Start of Recorded data
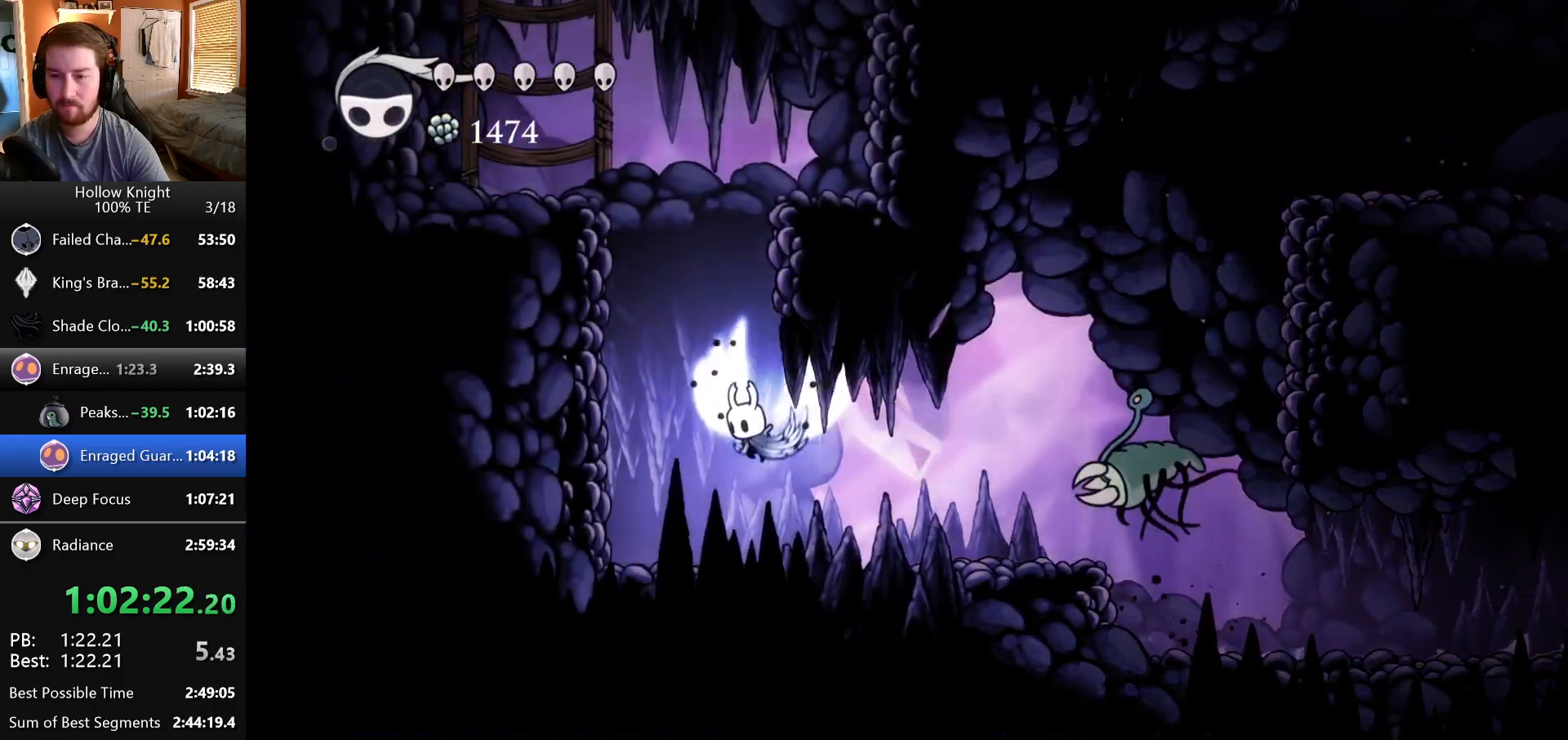
{"keys": ["left"], "events": [[83, "left", "up"], [83, "right", "down"], [350, "left", "down"], [350, "right", "up"]]}
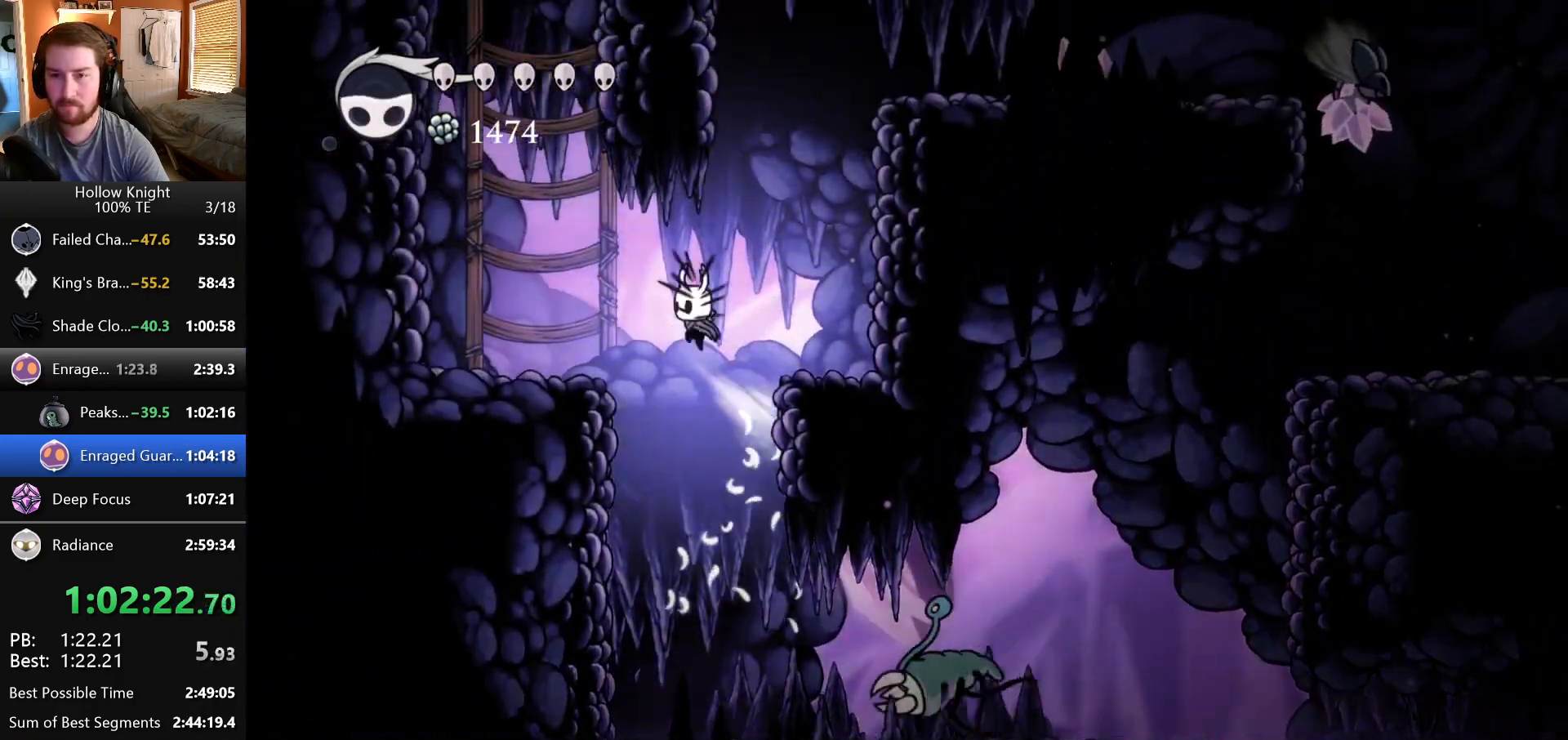
{"keys": ["right"], "events": [[317, "left", "up"], [317, "right", "down"]]}
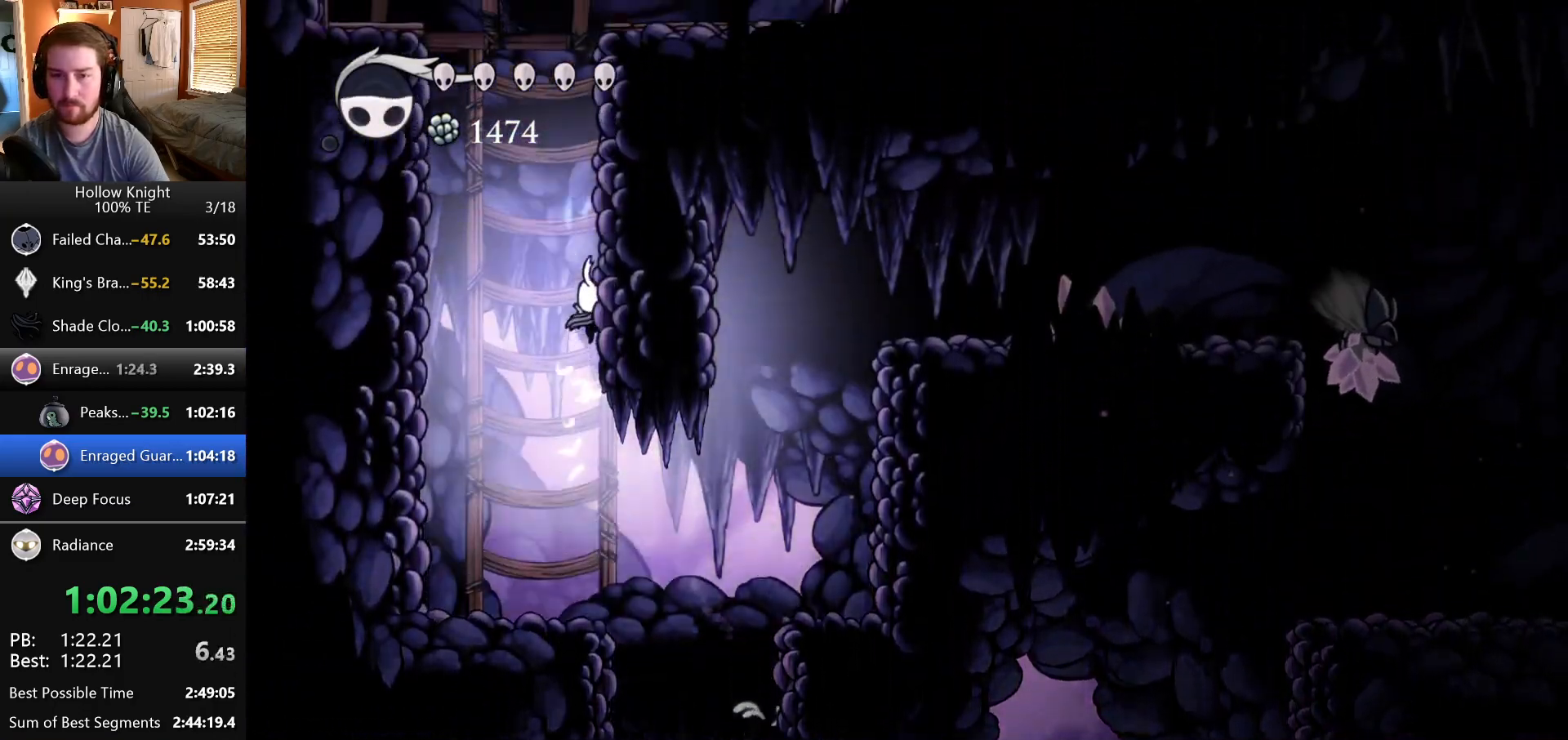
{"keys": ["right"], "events": []}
End of Recorded data
- Task objective
Work out how many lines in the material contain the string "down", then write that number and nothing more.

- Completed task
2